“The Monument Builders”

Though they are decades old, the writings of Ayn Rand are still the one indispensable source for understanding today’s news.

I have been re-reading The Virtue of Selfishness, a collection of essays (most of them by Ayn Rand), originally published in The Objectivist Newsletter in the early 1960s, on ethics. This passage is from “The Monument Builders,” originally published in December, 1962, when John Kennedy was President.

The seekers of unearned material benefits are merely financial parasites, moochers, looters or criminals, who are too limited in number and in mind to be a threat to civilization, until and unless they are released and legalized by the seekers of unearned greatness.

Unearned greatness is so unreal, so neurotic a concept that the wretch who seeks it cannot identify it even to himself: to identify it, is to make it impossible. He needs the irrational, undefinable slogans of altruism and collectivism to give a semiplausible form to his nameless urge and anchor it to reality—to support his own self-deception more than to deceive his victims. “The public,” “the public interest,” “service to the public” are the means, the tools, the swinging pendulums of the power-luster’s self-hypnosis.

Since there is no such entity as “the public,” since the public is merely a number of individuals, any claimed or implied conflict of “the public interest” with private interests means that the interests of some men are to be sacrificed to the interests and wishes of others. Since the concept is so conveniently undefinable, its use rests only on any given gang’s ability to proclaim that “The public, c’est moi”—and to maintain the claim at the point of a gun.

No such claim has ever been or can ever be maintained without the help of a gun—that is, without physical force. But, on the other hand, without that claim, gunmen would remain where they belong: in the underworld, and would not rise to the councils of state to rule the destinies of nations.

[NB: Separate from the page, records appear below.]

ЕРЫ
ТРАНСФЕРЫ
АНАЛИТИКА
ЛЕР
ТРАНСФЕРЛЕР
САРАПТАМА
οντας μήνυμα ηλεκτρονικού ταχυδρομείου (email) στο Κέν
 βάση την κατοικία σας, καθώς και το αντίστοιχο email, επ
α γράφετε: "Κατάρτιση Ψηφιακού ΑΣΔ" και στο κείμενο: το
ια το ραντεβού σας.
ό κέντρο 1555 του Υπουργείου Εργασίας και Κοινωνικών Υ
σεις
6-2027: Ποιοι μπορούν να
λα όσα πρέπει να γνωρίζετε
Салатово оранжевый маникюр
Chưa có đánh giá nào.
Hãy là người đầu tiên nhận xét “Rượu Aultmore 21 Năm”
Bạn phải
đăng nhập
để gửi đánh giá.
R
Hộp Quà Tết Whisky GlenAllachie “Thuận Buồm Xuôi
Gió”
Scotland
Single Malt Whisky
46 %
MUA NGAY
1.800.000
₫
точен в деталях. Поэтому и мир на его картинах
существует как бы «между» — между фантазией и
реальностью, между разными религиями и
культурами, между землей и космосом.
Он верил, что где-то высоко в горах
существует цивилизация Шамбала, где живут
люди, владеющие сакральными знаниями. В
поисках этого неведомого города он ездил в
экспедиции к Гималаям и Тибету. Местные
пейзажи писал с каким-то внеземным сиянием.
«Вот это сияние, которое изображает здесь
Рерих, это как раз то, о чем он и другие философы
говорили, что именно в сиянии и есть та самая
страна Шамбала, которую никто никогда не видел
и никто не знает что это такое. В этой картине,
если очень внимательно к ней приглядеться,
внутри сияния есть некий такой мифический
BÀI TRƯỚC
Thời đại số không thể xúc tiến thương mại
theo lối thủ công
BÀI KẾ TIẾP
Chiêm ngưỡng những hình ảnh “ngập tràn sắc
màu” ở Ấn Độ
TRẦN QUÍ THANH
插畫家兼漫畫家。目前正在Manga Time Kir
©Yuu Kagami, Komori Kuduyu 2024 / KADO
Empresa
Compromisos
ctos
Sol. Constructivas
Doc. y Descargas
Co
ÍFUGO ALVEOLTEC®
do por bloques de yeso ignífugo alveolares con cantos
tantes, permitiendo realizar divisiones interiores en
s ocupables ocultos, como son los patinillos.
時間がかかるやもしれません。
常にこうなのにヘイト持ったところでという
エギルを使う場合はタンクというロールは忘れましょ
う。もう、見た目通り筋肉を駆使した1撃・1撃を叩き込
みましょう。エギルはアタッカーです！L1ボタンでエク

There are two ways of claiming that “The public, c’est moi”: one is practiced by the crude material parasite who clamors for government handouts in the name of a “public” need and pockets what he has not earned; the other is practiced by his leader, the spiritual parasite, who derives his illusion of “greatness”—like a fence receiving stolen goods—from the power to dispose of that which he has not earned and from the mystic view of himself as the embodied voice of “the public.” [pp. 88-89.]

Ayn Rand, ([1962] 1964), “The Monument Builders”, The Objectivist Newsletter 1(12): 53, 55. Reprinted in The Virtue of Selfishness. New York: Signet, 86–91.

3 Responses to ““The Monument Builders””


  1. Lesile Kaminoff

    I had just looked this up yesterday in the Lexicon, under “Public Interest,” the. Nice to know we’re thinking along the same lines.

    I’ve been fielding a lot of questions lately from people who seem to think that licensing is in “the public interest.” I guess I’m not part of the public.

  2. Sandra

    Usually, Ayn Rand’s work is used to justify throwing poor people under the proverbial bus as the poor are often perceived by the wealthy as lazy, criminal, unmotivated slobs. Today, it’s being used to sway public opinion towards the dismantling of nearly all government functions in the “interests” of restoring the rights of life, liberty, and the pursuit of happiness which are guaranteed by our founding documents.

    Somewhere in the middle is sanity – there should be standards for those who seek to doctor, to farm, to provide therapy, etc. but it should be a full conversation between those who are experienced in such things and those who seek to regulate them as to what those standards should be and who should set and enforce them. Anyone who’s ever come to harm from a (licensed) doctor who then set up practice in another state because s/he lost their license due to malpractice would probably insist on full accountability and open knowledge about the one in charge of their health.

    And how is it not in our collective best interests to ensure that all children receive a solid education so they can become productive adults (and not parasites), or that they receive more than adequate nutrition (so they can actually learn in school), or preventive health (not sick!) care so they don’t lose time in school?

    We may fancy ourselves rugged individualists but we still are all linked in some fashion and must lose our egos a bit so we can work for the welfare of others, not just ourselves. We don’t need government regulation for this, just a collective backbone and a willingness to point out when something seems amiss…. (thank you Leslie!)

  3. Ron Pisaturo

    Not all poor people are lazy, unmotivated slobs. Just the ones who live off of the welfare state are those things and worse. And even if they were not those things, the government’s forcing me to support the poor is worse than criminal, because it makes robbery legal.

    If we abolished the welfare state, there would be no chance for any adult–educated or not–to be a parasite.

    Under capitalism, even the most poor and those so uneducated that they don’t even speak English, let alone read and write it, would be free to earn a living, as immigrants do today when they wash cars or dishes or do many other things that the welfare-state parasites have been too lazy to do throughout their whole lives.

    Are we all “linked”? In a free society, individuals choose their ‘links’ by mutual consent. See my posts, The Fraud of “Interdependence” and Obama-Care: A Tyrant’s Notion of ‘Choice’.

    In an important respect, “somewhere in the middle” on the issue of individualism vs. collectivism is the worst position of all, because it entails a denial of principles and a willingness to be inconsistent.